Many families with medical insurance are shocked when an illness or accident strikes and their insurer leaves them with tens of thousands of dollars in unpaid bills.
In most cases that’s because they’re underinsured. Their policies have such strict limits on how much the insurer will pay, that they’re left holding the bag most of the costs.
But insurers also reject 10% to 15% of what appears to be legitimate claims.
Insurance companies actually have computer programs called “denial engines” that review every claim, looking for reasons to turn it down.
In some instances, those rejections are based on technicalities, such as failing to obtain the insurer’s permission before a procedure, or filing the claim too late to qualify for reimbursement.
In other cases insurers deny claims because the care is deemed to be unneeded or experimental.
These kinds of arbitrary decisions must be challenged through the insurer’s in-house appeals process — a potentially lengthy and pretty much secret process that usually upholds the insurer’s original denial.
But in 43 states (and the District of Columbia) policy holders can appeal that final denial through state insurance commissions.

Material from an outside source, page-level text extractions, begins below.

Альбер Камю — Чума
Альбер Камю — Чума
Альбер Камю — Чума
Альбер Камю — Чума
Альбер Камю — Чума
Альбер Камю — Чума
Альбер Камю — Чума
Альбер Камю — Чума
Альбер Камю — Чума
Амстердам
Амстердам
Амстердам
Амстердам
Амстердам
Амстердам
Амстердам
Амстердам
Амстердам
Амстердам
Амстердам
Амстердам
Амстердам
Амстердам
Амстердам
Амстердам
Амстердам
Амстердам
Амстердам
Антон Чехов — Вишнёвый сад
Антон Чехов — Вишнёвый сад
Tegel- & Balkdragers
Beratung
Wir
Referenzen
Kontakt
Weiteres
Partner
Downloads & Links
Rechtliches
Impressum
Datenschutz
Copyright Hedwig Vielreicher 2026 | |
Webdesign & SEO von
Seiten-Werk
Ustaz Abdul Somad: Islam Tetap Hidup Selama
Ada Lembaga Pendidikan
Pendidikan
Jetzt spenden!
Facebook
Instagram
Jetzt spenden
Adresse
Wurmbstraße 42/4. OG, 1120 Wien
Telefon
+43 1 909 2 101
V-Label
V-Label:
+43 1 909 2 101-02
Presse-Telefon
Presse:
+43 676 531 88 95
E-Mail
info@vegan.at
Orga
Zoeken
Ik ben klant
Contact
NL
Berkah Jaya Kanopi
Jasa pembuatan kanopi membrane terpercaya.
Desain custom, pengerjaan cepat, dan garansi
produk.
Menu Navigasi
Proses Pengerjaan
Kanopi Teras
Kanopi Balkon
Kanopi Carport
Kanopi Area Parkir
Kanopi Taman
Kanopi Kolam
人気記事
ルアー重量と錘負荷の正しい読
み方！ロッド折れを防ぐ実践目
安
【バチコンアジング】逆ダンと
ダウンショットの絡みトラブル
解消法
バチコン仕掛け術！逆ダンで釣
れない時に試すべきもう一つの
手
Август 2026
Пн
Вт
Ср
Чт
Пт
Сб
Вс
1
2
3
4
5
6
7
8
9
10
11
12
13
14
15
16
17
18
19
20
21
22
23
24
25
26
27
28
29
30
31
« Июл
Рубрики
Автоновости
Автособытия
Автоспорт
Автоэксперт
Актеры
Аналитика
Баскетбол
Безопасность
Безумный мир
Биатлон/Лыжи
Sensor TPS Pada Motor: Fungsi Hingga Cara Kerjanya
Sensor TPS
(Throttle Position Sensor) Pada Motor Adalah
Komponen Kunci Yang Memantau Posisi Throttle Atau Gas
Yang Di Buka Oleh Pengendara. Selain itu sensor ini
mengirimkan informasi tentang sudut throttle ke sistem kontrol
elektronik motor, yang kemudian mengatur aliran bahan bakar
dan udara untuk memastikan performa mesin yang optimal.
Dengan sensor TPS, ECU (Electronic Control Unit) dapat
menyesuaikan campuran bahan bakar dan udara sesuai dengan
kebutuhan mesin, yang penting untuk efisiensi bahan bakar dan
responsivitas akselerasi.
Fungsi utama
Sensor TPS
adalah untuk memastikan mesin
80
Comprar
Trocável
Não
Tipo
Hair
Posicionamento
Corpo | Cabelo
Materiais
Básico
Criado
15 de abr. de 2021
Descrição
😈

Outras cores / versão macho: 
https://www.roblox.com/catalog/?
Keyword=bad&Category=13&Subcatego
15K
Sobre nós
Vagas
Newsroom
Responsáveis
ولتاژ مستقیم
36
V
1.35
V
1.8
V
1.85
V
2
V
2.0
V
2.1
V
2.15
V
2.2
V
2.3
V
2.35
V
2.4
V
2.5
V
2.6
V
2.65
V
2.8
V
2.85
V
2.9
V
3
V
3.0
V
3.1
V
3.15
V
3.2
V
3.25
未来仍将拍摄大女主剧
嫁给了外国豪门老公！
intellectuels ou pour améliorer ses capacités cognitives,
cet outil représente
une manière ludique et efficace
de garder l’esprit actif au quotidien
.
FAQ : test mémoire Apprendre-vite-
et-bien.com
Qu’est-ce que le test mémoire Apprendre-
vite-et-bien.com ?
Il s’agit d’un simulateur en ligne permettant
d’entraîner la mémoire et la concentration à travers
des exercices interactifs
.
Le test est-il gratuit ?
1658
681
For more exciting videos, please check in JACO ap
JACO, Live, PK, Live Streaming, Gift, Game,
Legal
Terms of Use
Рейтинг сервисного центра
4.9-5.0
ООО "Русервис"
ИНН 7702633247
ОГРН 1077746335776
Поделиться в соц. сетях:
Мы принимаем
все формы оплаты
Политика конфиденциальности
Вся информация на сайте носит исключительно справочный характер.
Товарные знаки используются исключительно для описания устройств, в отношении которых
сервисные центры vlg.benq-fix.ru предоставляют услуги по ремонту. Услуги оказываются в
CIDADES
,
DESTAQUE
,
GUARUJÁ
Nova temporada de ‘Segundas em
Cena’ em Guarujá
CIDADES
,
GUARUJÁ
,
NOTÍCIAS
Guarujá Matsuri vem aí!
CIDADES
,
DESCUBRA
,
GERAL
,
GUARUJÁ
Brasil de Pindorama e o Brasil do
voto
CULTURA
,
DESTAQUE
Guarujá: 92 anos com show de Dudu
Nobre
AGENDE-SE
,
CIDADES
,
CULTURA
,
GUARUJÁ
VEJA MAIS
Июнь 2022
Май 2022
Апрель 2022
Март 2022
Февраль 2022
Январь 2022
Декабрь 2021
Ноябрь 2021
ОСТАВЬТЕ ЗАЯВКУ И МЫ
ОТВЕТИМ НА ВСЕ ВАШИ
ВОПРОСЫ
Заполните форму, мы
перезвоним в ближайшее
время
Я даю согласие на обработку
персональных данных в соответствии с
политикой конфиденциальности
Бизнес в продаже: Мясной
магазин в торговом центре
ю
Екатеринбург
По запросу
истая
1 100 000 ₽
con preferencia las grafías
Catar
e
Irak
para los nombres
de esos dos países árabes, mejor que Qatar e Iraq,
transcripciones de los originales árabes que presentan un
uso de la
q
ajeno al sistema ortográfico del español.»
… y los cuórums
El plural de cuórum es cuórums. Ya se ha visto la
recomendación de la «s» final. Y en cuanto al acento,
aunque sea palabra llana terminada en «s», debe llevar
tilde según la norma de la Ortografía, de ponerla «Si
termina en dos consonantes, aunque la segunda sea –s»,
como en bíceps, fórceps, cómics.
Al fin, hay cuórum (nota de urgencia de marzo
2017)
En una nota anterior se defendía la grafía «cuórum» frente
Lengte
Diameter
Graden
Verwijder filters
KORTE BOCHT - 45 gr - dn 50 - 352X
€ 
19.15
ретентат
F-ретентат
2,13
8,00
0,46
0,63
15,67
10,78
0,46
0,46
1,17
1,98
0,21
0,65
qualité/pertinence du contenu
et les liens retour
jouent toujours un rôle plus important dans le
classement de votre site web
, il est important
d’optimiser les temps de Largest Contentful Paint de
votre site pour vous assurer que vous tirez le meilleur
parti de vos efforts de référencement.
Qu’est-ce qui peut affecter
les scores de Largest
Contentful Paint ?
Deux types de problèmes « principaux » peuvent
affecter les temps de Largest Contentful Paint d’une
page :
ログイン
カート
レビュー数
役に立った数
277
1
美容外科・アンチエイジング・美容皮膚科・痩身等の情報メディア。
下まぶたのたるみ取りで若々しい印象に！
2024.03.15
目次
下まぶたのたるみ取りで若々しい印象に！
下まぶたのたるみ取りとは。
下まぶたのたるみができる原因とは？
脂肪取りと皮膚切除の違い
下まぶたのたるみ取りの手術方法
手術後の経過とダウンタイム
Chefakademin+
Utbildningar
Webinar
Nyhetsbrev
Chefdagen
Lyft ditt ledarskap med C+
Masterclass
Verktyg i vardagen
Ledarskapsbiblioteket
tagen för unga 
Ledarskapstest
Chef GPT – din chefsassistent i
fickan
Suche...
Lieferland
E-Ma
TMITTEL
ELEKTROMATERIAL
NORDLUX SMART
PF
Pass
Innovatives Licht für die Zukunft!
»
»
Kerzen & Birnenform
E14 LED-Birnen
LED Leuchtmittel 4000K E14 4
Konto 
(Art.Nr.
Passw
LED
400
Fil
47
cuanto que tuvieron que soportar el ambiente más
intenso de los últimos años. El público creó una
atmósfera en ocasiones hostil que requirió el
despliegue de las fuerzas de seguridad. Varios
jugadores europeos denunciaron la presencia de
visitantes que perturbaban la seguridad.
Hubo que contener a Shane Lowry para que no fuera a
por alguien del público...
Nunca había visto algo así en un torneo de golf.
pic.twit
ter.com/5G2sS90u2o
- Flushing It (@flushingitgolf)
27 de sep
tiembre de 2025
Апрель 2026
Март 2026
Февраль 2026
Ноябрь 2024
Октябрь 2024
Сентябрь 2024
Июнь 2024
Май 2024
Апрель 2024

Patients win about half of those appeals, and if these state regulators say an expense should be covered, then it’s covered.
These commissions are not consumer advocates. They’re regulators and if you lie about your claim or dispute, they’ll come after you for insurance fraud.
But they all offer advice and information. If you need help or think your insurance company is trying to rip you off, they should be one of the first places you turn.
The National Association of Insurance Commissions has a Web site called InsureU that offers buckets of insurance information.
It can help explain options, plans, and get you familiar with industry lingo before filing a complaint.
That association also allows you to file a complaint about an insurer with your state commission.